Government officials and business leaders can no longer blithely announce that they seek to promote the mental health of their population while investing mainly in treatment and the study of mental illness. The two continua model debunks this as a “wanting-doing gap” in policy and practice, where policies pronounce national efforts to seek health but engage in activities directed primarily or solely toward illness. If you want better mental health, you must focus on positive mental health – promoting flourishing and protecting against its loss. Public health and organizations cannot promote mental health by solely reducing mental illness, and no amount of wishful thinking will make this fact disappear. You can ignore the science supporting the two continua model, but this will serve only to sacrifice more lives to the recurrent, chronic, and currently incurable condition of mental illness. The alternative and complementary approach to treatment is public mental health promotion and protection.

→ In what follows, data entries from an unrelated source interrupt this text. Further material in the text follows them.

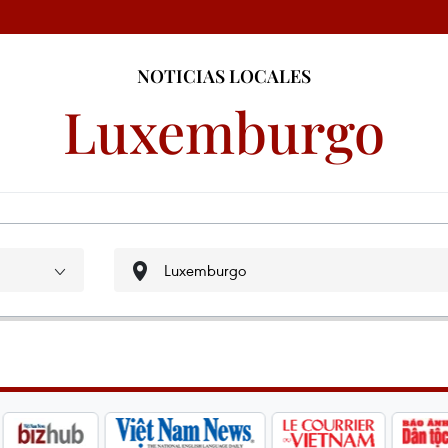
NOTICIAS LOCALES
Luxemburgo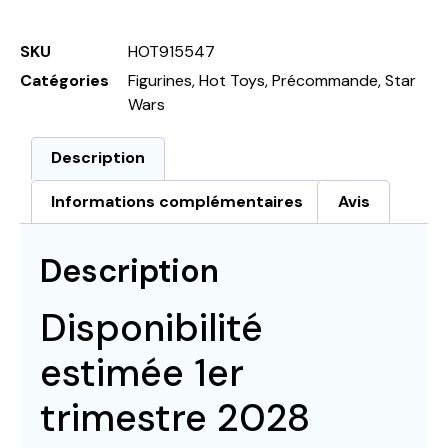
SKU
HOT915547
Catégories
Figurines
,
Hot Toys
,
Précommande
,
Star
Wars
Description
Informations complémentaires
Avis
Description
Disponibilité
estimée 1er
trimestre 2028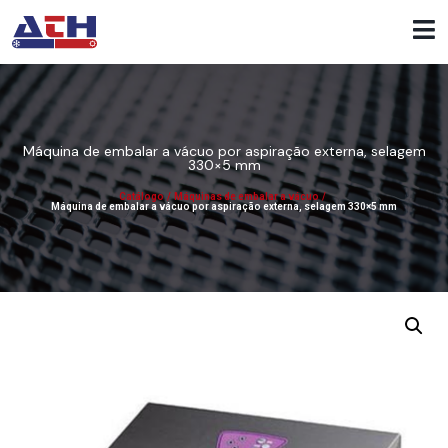
Máquina de embalar a vácuo por aspiração externa, selagem
330×5 mm
Catálogo
/
Máquinas de embalar a vácuo
/
Máquina de embalar a vácuo por aspiração externa, selagem 330×5 mm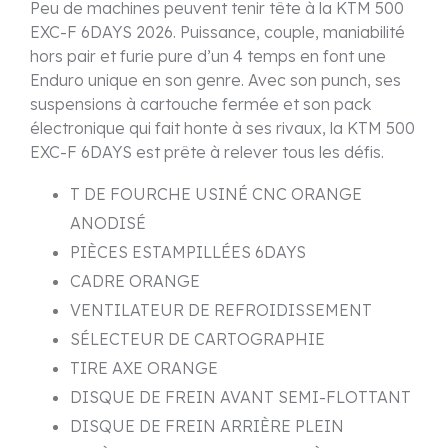
Peu de machines peuvent tenir tête à la KTM 500
EXC-F 6DAYS 2026. Puissance, couple, maniabilité
hors pair et furie pure d’un 4 temps en font une
Enduro unique en son genre. Avec son punch, ses
suspensions à cartouche fermée et son pack
électronique qui fait honte à ses rivaux, la KTM 500
EXC-F 6DAYS est prête à relever tous les défis.
T DE FOURCHE USINÉ CNC ORANGE
ANODISÉ
PIÈCES ESTAMPILLÉES 6DAYS
CADRE ORANGE
VENTILATEUR DE REFROIDISSEMENT
SÉLECTEUR DE CARTOGRAPHIE
TIRE AXE ORANGE
DISQUE DE FREIN AVANT SEMI-FLOTTANT
DISQUE DE FREIN ARRIÈRE PLEIN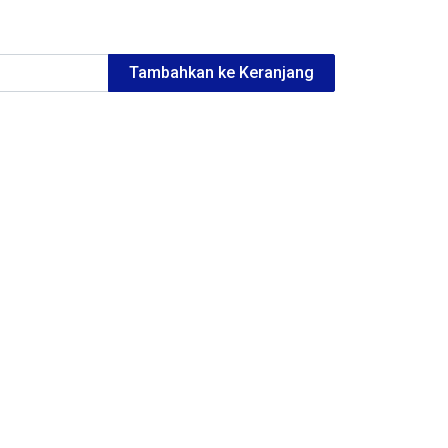
Tambahkan ke Keranjang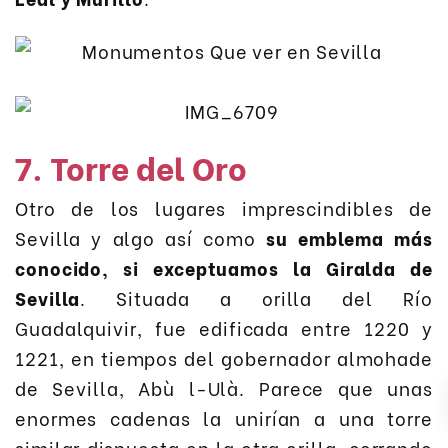
7. Torre del Oro
Otro de los lugares imprescindibles de
Sevilla y algo así como
su emblema más
conocido, si exceptuamos la Giralda de
Sevilla
. Situada a orilla del Río
Guadalquivir, fue edificada entre 1220 y
1221, en tiempos del gobernador almohade
de Sevilla, Abù l-Ulà. Parece que unas
enormes cadenas la unirían a una torre
similar dispuesta en la otra orilla, cerrando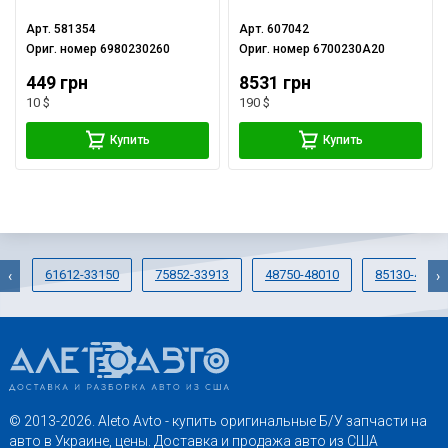
Арт.
581354
Арт.
607042
Ориг. номер
6980230260
Ориг. номер
6700230A20
449 грн
8531 грн
10 $
190 $
Купить
Купить
61612-33150
75852-33913
48750-48010
85130-4803
‹
›
© 2013-2026. Aleto Avto - купить оригинальные Б/У запчасти на
авто в Украине, цены. Доставка и продажа авто из США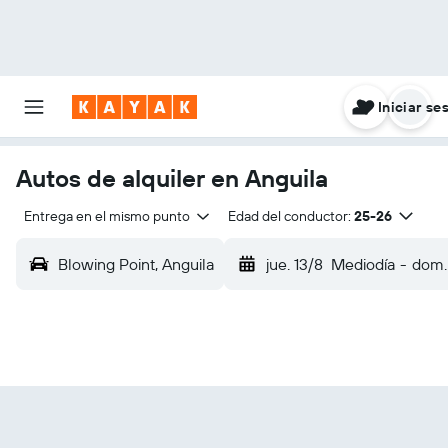
Iniciar se
Autos de alquiler en Anguila
Entrega en el mismo punto
Edad del conductor:
25-26
Blowing Point, Anguila
jue. 13/8
Mediodía
-
dom.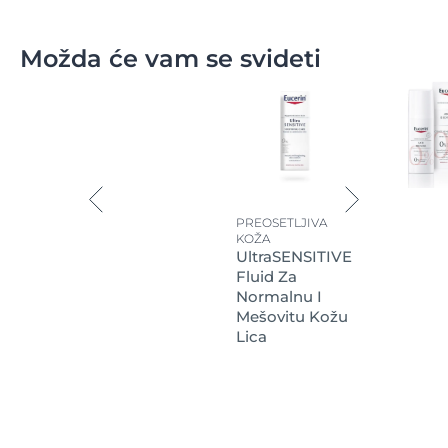
Možda će vam se svideti
PREOSETLJIVA
KOŽA
UltraSENSITIVE
Fluid Za
Normalnu I
Mešovitu Kožu
Lica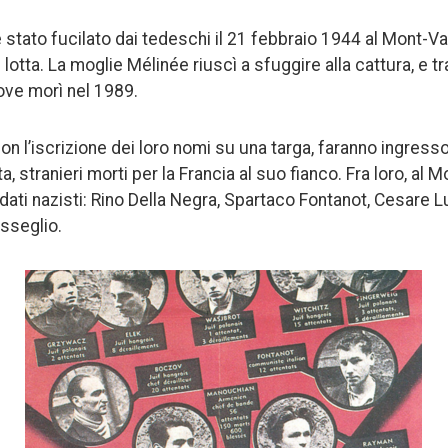
 stato fucilato dai tedeschi il 21 febbraio 1944 al Mont-Va
lotta. La moglie Mélinée riuscì a sfuggire alla cattura, e tr
dove morì nel 1989.
on l’iscrizione dei loro nomi su una targa, faranno ingress
, stranieri morti per la Francia al suo fianco. Fra loro, al Mo
dati nazisti: Rino Della Negra, Spartaco Fontanot, Cesare L
sseglio.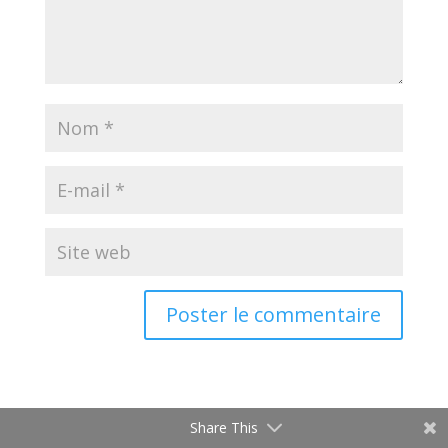
Share This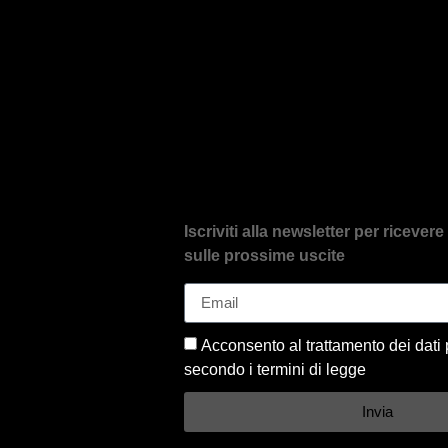
Iscriviti alla newsletter per riceve
sulle prossime uscite
Acconsento al trattamento dei dati 
secondo i termini di legge
Invia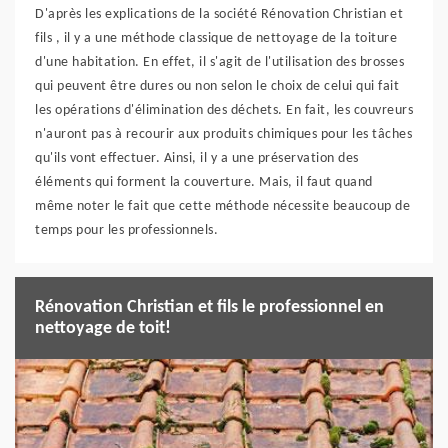
D'après les explications de la société Rénovation Christian et
fils , il y a une méthode classique de nettoyage de la toiture
d'une habitation. En effet, il s'agit de l'utilisation des brosses
qui peuvent être dures ou non selon le choix de celui qui fait
les opérations d'élimination des déchets. En fait, les couvreurs
n'auront pas à recourir aux produits chimiques pour les tâches
qu'ils vont effectuer. Ainsi, il y a une préservation des
éléments qui forment la couverture. Mais, il faut quand
même noter le fait que cette méthode nécessite beaucoup de
temps pour les professionnels.
Rénovation Christian et fils le professionnel en
nettoyage de toit!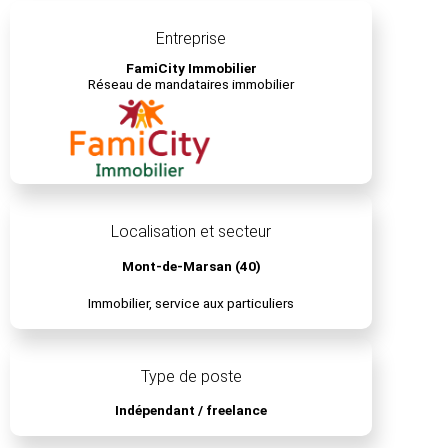
Entreprise
FamiCity Immobilier
Réseau de mandataires immobilier
Localisation et secteur
Mont-de-Marsan (40)
Immobilier, service aux particuliers
Type de poste
Indépendant / freelance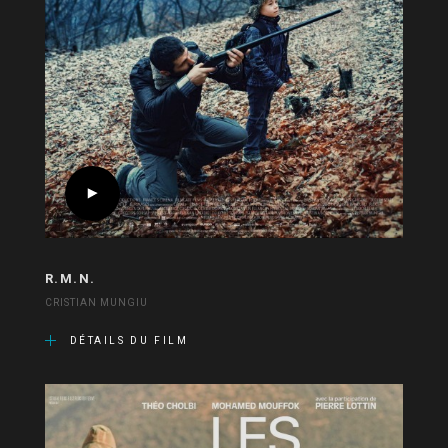
R.M.N.
CRISTIAN MUNGIU
DÉTAILS DU FILM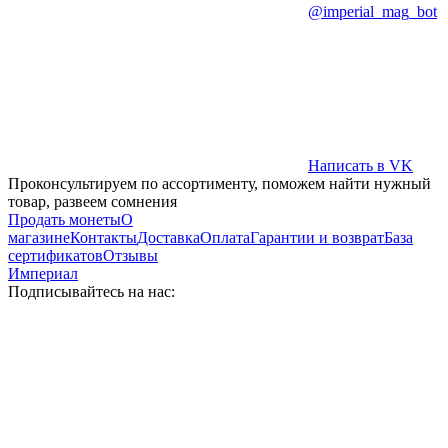
@imperial_mag_bot
Написать в VK
Проконсультируем по ассортименту, поможем найти нужный
товар, развеем сомнения
Продать монеты
О
магазине
Контакты
Доставка
Оплата
Гарантии и возврат
База
сертификатов
Отзывы
Империал
Подписывайтесь на нас: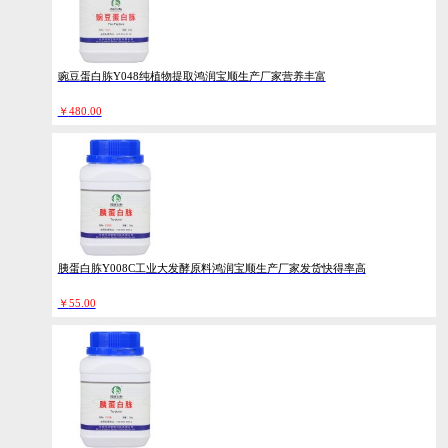
豌豆蛋白胨Y048纯植物提取鸿润宝顺生产厂家营养丰富
￥
480.00
胰蛋白胨Y008C工业大发酵原料鸿润宝顺生产厂家发货快得率高
￥
55.00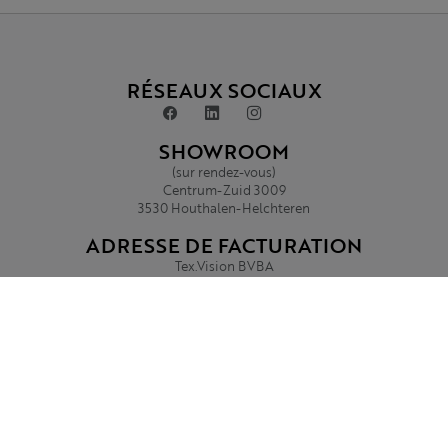
RÉSEAUX SOCIAUX
SHOWROOM
(sur rendez-vous)
Centrum-Zuid 3009
3530 Houthalen-Helchteren
ADRESSE DE FACTURATION
Tex.Vision BVBA
Oudstrijderslaan 45
3940 Hechtel-Eksel
BTW: BE 0695.854.541
IBAN: BE83 7360 4478 0015
BIC: KRED BEBB
Politique de confidentialité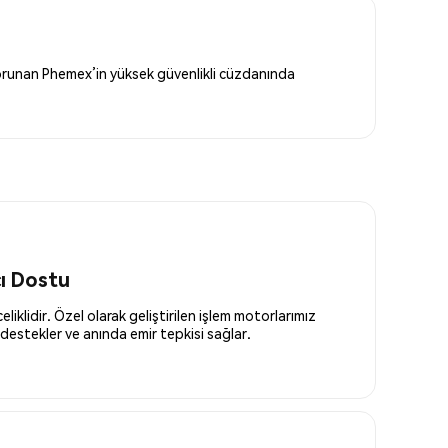
 korunan Phemex’in yüksek güvenlikli cüzdanında
cı Dostu
liklidir. Özel olarak geliştirilen işlem motorlarımız
destekler ve anında emir tepkisi sağlar.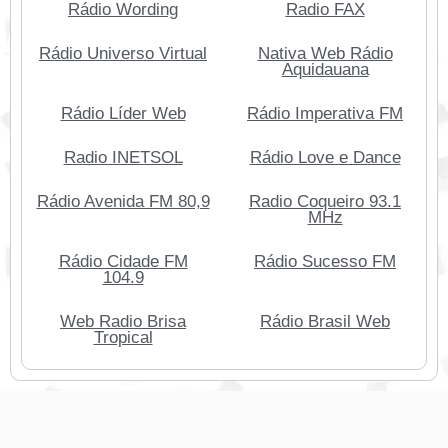
Rádio Wording
Radio FAX
Rádio Universo Virtual
Nativa Web Rádio
Aquidauana
Rádio Líder Web
Rádio Imperativa FM
Radio INETSOL
Rádio Love e Dance
Rádio Avenida FM 80,9
Radio Coqueiro 93.1
MHz
Rádio Cidade FM
Rádio Sucesso FM
104.9
Web Radio Brisa
Rádio Brasil Web
Tropical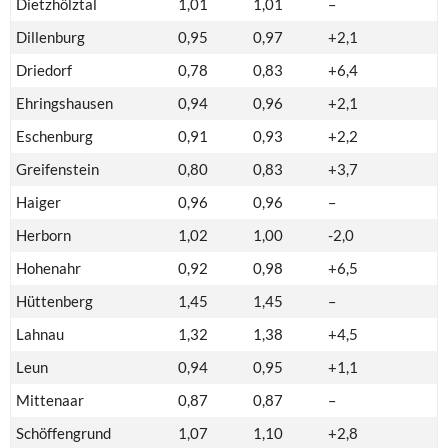
Dietzhölztal
1,01
1,01
–
Dillenburg
0,95
0,97
+2,1
Driedorf
0,78
0,83
+6,4
Ehringshausen
0,94
0,96
+2,1
Eschenburg
0,91
0,93
+2,2
Greifenstein
0,80
0,83
+3,7
Haiger
0,96
0,96
–
Herborn
1,02
1,00
-2,0
Hohenahr
0,92
0,98
+6,5
Hüttenberg
1,45
1,45
–
Lahnau
1,32
1,38
+4,5
Leun
0,94
0,95
+1,1
Mittenaar
0,87
0,87
–
Schöffengrund
1,07
1,10
+2,8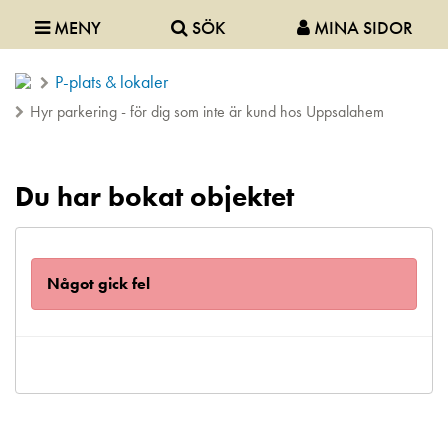
MENY
SÖK
MINA SIDOR
P-plats & lokaler
Hyr parkering - för dig som inte är kund hos Uppsalahem
Du har bokat objektet
Något gick fel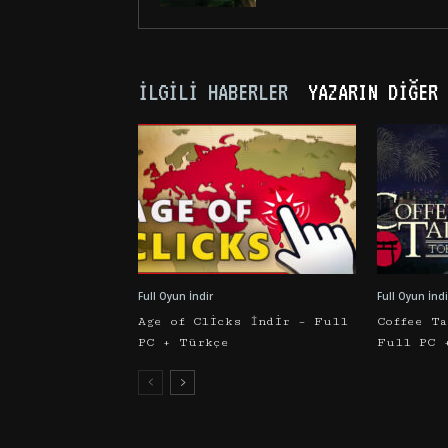
İLGILI HABERLER
YAZARIN DIĞER 
Full Oyun İndir
Full Oyun İndi
Age of Clicks İndir – Full
Coffee T
PC + Türkçe
Full PC 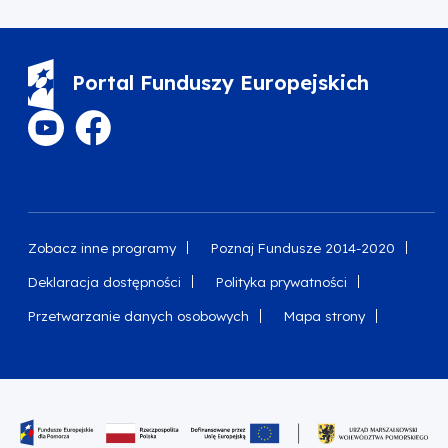
Portal Funduszy Europejskich
Zobacz inne programy
Poznaj Fundusze 2014-2020
Deklaracja dostępności
Polityka prywatności
Przetwarzanie danych osobowych
Mapa strony
Oznaczenie projektu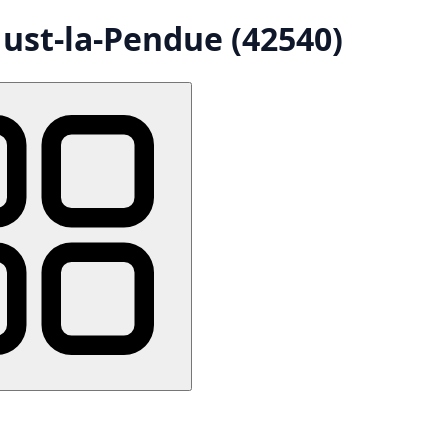
Just-la-Pendue (42540)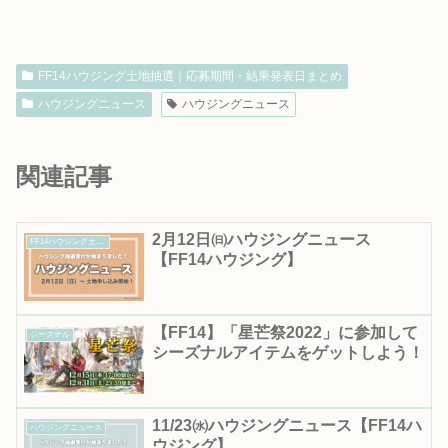
FF14ハウジング土地抽選｜応募期間・結果発表日まとめ
ハウジングニュース
ハウジングニュース
関連記事
2月12日㈰ハウジングニュース
FF14ハウジング土地抽選｜応募期間・結果発表日まとめ
【FF14ハウジング】
【FF14】「星芒祭2022」に参加して
シーズナル
シーズナルアイテムをゲットしよう！
11/23㈬ハウジングニュース【FF14ハ
ハウジングニュース
ウジング】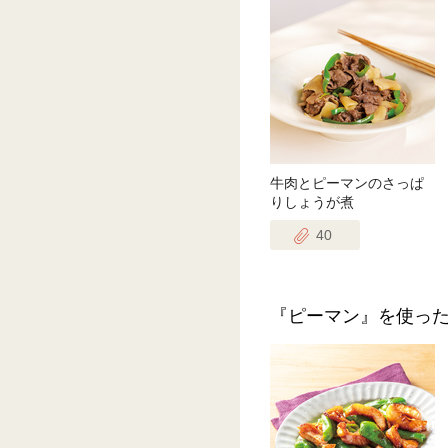
牛肉とピーマンのさっぱ
りしょうが煮
40
『ピーマン』を使っ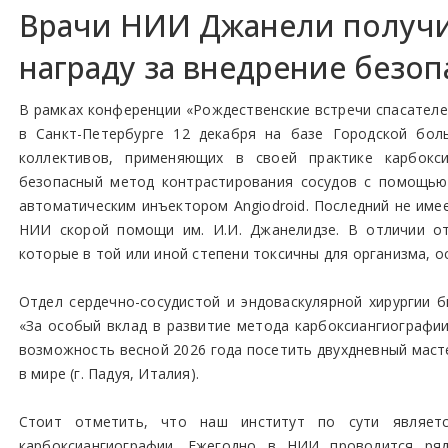
Врачи НИИ Джанели получ
награду за внедрение безо
В рамках конференции «Рождественские встречи спасателей
в Санкт-Петербурге 12 декабря на базе Городской бол
коллективов, применяющих в своей практике карбокси
безопасный метод контрастирования сосудов с помощью 
автоматическим инъектором Angiodroid. Последний не имее
НИИ скорой помощи им. И.И. Джанелидзе. В отличии от
которые в той или иной степени токсичны для организма, о
Отдел сердечно-сосудистой и эндоваскулярной хирургии
«За особый вклад в развитие метода карбоксиангиографии
возможность весной 2026 года посетить двухдневный маст
в мире (г. Падуя, Италия).
Стоит отметить, что наш институт по сути являет
карбоксиангиографии. Ежегодно в НИИ проводится ряд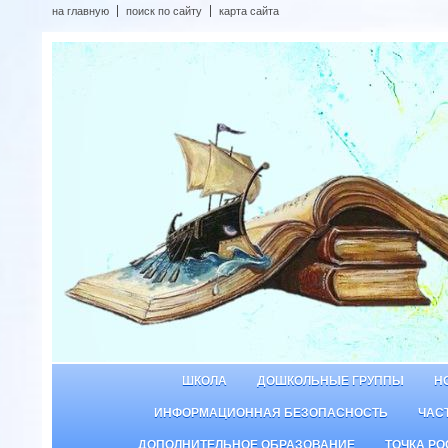
на главную
поиск по сайту
карта сайта
ШКОЛА
ДОШКОЛЬНЫЕ ГРУППЫ
Н
ИНФОРМАЦИОННАЯ БЕЗОПАСНОСТЬ
ЧАС
ДОПОЛНИТЕЛЬНОЕ ОБРАЗОВАНИЕ
ТОЧКА РО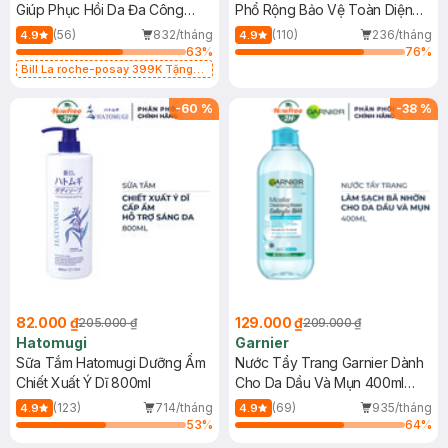
Giúp Phục Hồi Da Đa Công
Phổ Rộng Bảo Vệ Toàn Diện
Dụng 40ml
40ml
(56)
832/tháng
(110)
236/tháng
4.9
4.9
63
%
76
%
Bill La roche-posay 399K Tặng
Gel rửa mặt da dầu nhạy cảm 50ml
(SL có hạn)
-
60
%
-
38
%
82.000 ₫
129.000 ₫
205.000 ₫
209.000 ₫
Hatomugi
Garnier
Sữa Tắm Hatomugi Dưỡng Ẩm
Nước Tẩy Trang Garnier Dành
Chiết Xuất Ý Dĩ 800ml
Cho Da Dầu Và Mụn 400ml
(Mới)
(123)
714/tháng
(69)
935/tháng
4.9
4.9
53
%
64
%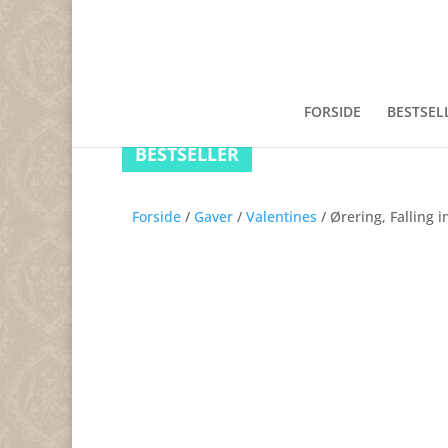
FORSIDE
BESTSEL
BESTSELLER
BESTSELLER
Forside
/
Gaver
/
Valentines
/ Ørering, Falling i
BESTSELLER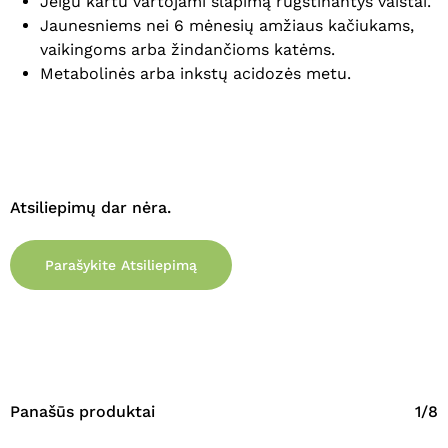
Jeigu kartu vartojami šlapimą rūgštinantys vaistai.
Jaunesniems nei 6 mėnesių amžiaus kačiukams,
vaikingoms arba žindančioms katėms.
Metabolinės arba inkstų acidozės metu.
Atsiliepimų dar nėra.
Parašykite Atsiliepimą
Panašūs produktai
1/8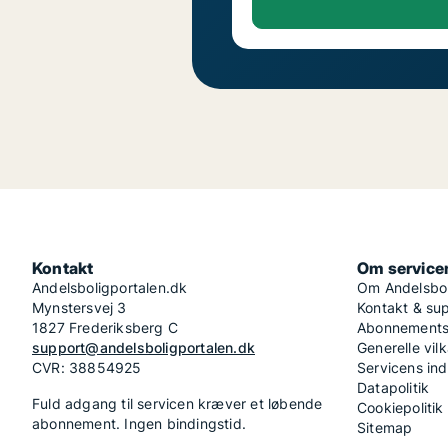
Kontakt
Om service
Andelsboligportalen.dk
Om Andelsbol
Mynstersvej 3
Kontakt & su
1827 Frederiksberg C
Abonnementsv
support@andelsboligportalen.dk
Generelle vilk
CVR: 38854925
Servicens in
Datapolitik
Fuld adgang til servicen kræver et løbende
Cookiepolitik
abonnement. Ingen bindingstid.
Sitemap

So, the question is no longer whether mental illness is a major public health issue – it is. The question is no longer whether we have any alternative to treatment for reducing mental illness – we do. Research has clarified where citizens and governments should want to be; the debate, then, is not where we want to be – it is flourishing and this is salutogenic. The most important next step for researchers and practitioners is to discover how to get more people to stay or become flourishing. This is the salutogenic challenge, because only by focusing on the outcomes of positive mental health can we learn how to promote and protect good mental health. Persons in public health, persons in governments, and business leaders who expect answers immediately as to how to best promote and protect are not being fair or realistic – it takes time and financial support. The National Institute of Mental Health (NIMH) in the United States was created by an Act of Congress in 1946, and it started its work in earnest in 1949. Today, billions of dollars annually (see http://www.nimh.nih.gov/about/budget/cj2010.shtmt) of taxpayer money are spent by well-intentioned leaders for the study and treatment of mental illness. If they want good mental health in the population, government and business must provide the same realistic timeframe and financial support to MHPP. Take a moment and imagine where we, throughout the world, might be, had we started the so-called war on mental illness years ago by attempting to promote and protect the best in people.